◆ TO DO: Find the string "image" in the records and copy each line where it occurs.

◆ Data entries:
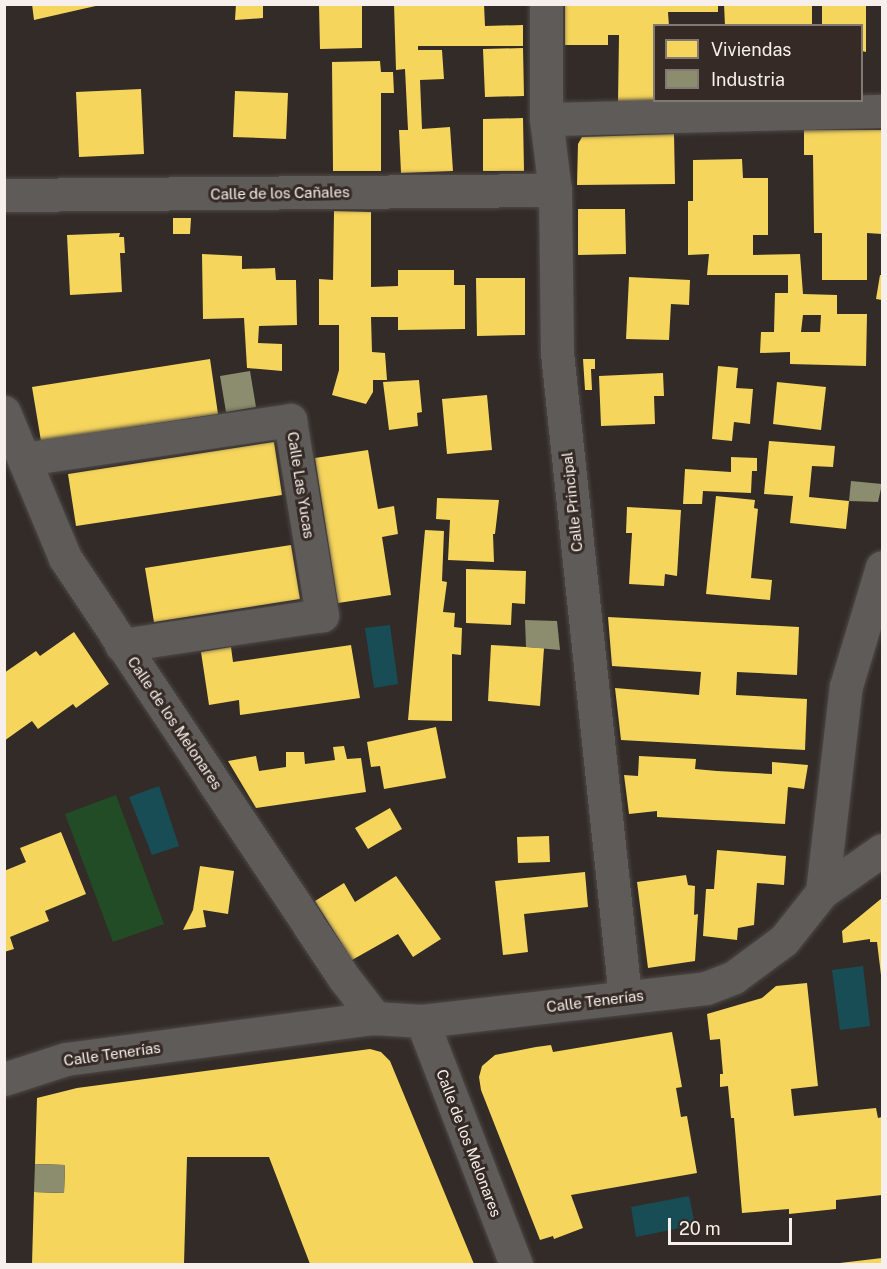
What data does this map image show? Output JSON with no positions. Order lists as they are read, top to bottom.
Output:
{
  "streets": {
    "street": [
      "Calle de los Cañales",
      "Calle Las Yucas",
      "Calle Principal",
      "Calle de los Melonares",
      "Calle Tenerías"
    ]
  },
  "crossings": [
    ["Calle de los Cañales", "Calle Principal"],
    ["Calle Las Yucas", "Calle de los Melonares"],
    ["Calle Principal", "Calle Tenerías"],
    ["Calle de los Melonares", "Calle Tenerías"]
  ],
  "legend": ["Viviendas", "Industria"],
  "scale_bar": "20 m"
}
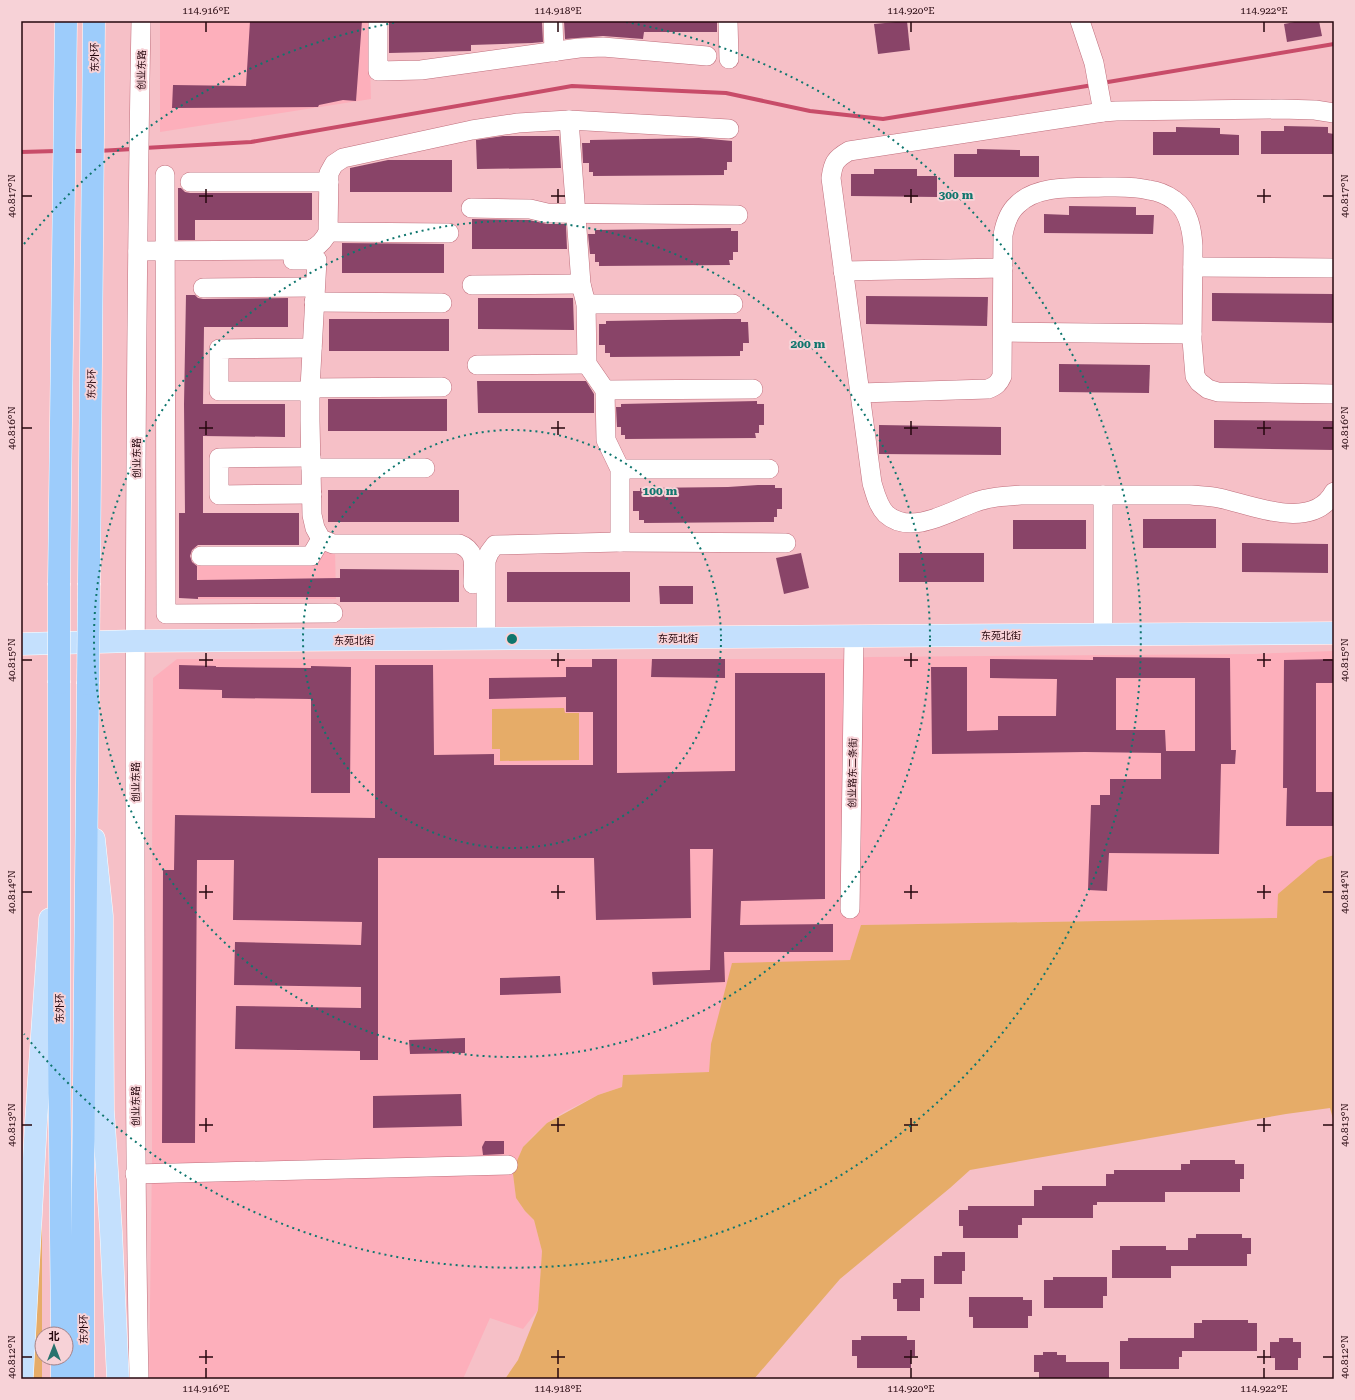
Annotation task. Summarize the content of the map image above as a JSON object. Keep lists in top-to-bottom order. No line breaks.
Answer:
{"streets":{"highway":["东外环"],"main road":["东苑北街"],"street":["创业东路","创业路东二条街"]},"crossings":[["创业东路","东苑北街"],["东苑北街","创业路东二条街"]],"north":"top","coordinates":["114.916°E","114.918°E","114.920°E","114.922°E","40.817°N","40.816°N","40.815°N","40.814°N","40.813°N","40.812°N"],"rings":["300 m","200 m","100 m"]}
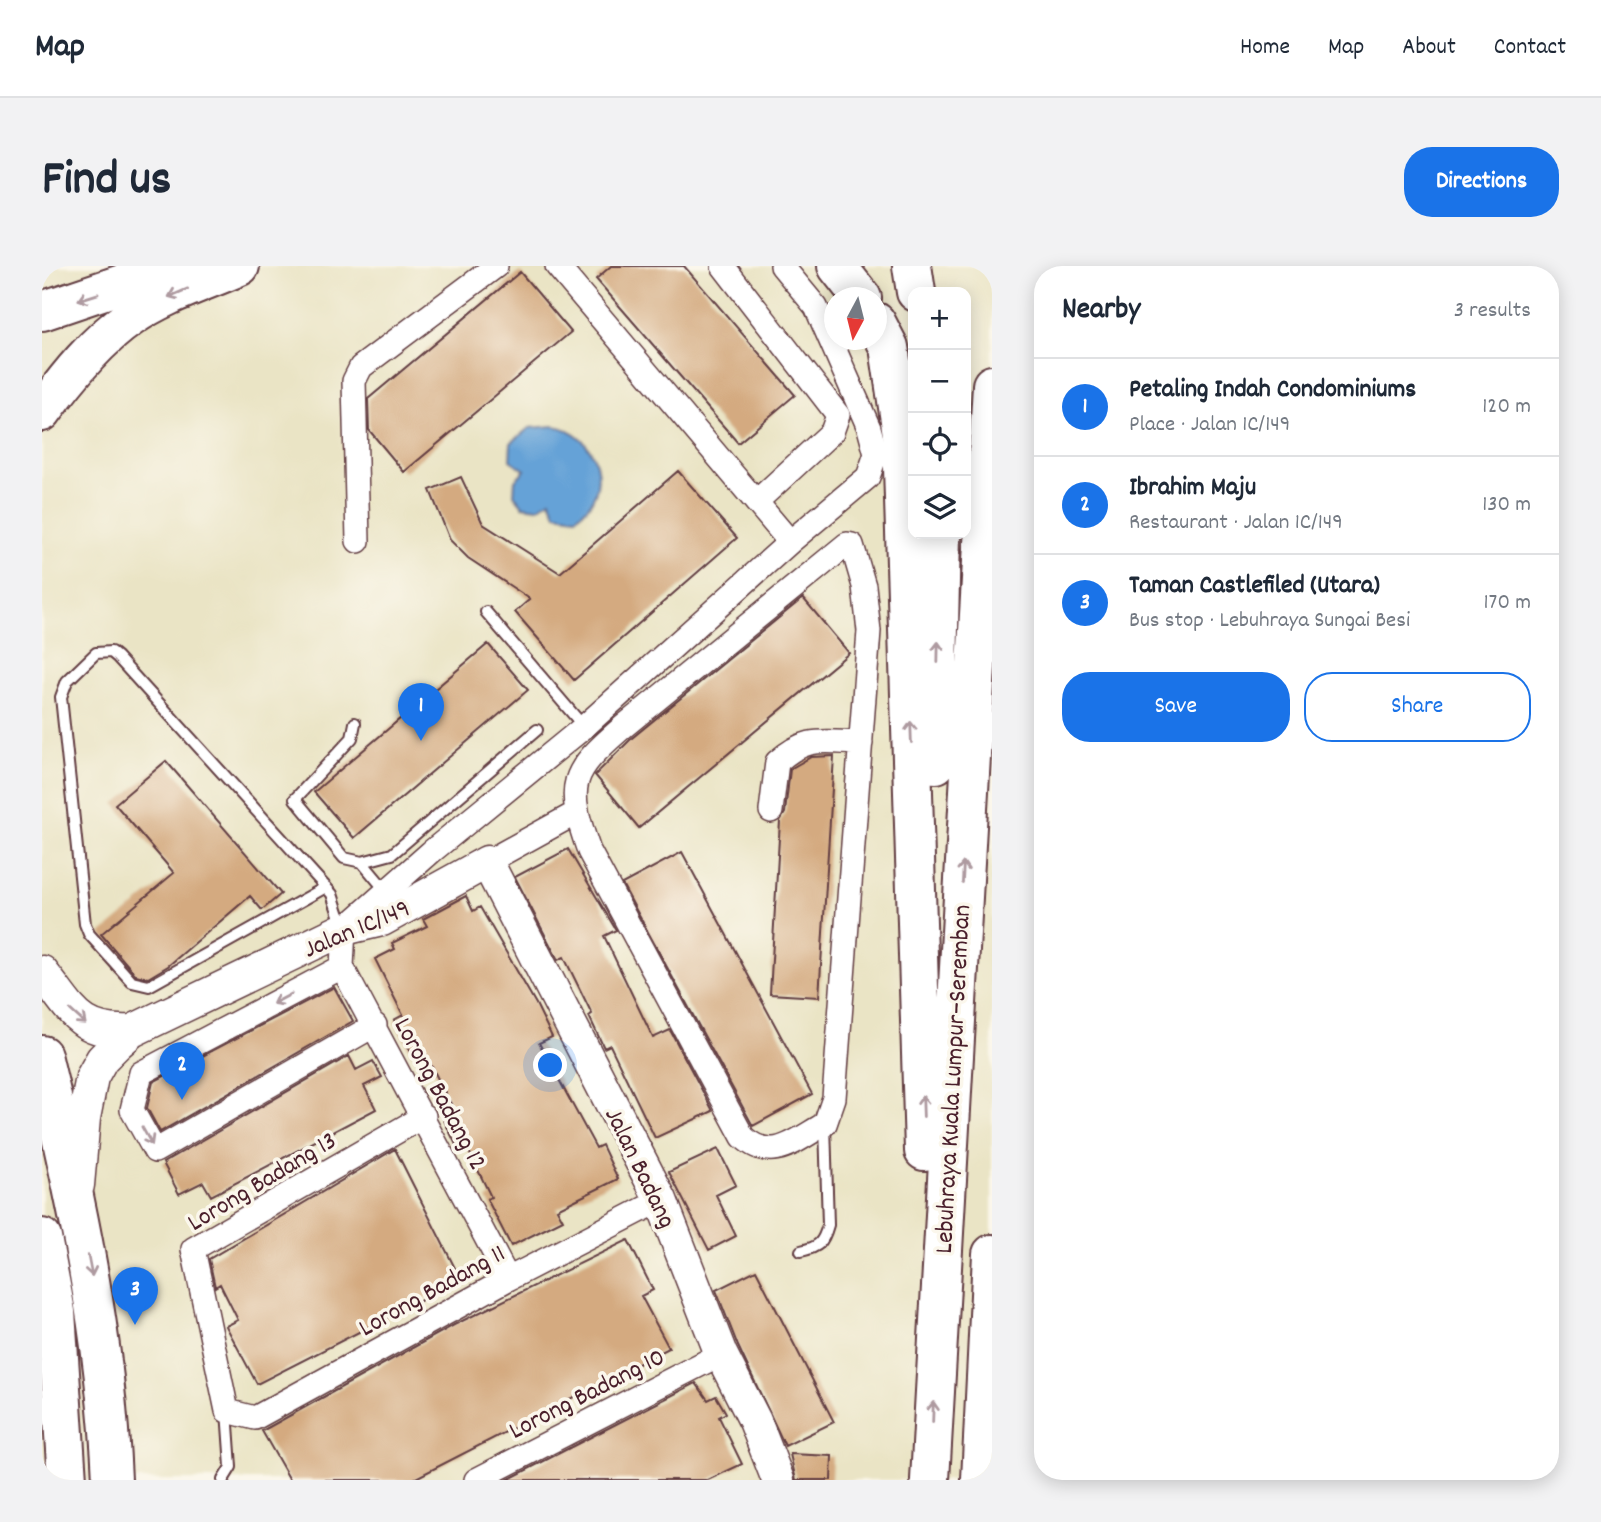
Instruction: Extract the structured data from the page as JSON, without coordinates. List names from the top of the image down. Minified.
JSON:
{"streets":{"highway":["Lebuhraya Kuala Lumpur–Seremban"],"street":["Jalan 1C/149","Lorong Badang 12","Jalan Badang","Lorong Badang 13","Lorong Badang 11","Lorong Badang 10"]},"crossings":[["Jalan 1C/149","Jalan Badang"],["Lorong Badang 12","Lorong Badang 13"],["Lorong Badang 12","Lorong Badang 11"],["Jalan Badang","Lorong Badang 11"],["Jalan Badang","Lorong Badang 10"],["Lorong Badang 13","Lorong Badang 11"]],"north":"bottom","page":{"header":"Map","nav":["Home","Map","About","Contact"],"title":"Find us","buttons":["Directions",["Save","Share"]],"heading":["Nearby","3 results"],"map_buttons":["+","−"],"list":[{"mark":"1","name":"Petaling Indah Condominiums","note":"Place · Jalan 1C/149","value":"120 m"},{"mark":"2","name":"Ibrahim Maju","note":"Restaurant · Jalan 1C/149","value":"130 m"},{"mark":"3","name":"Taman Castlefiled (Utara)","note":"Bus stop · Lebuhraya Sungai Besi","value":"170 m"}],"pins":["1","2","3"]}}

◆ OUTPUT BELOW:
What data does this map image show? Output JSON with no positions. Order lists as they are read, top to bottom.
Annotation task. Summarize the content of the map image above as a JSON object. Keep lists in top-to-bottom order. No line breaks.
Instruction: Extract the structured data from the page as JSON, without coordinates. List names from the top of the image down. Minified.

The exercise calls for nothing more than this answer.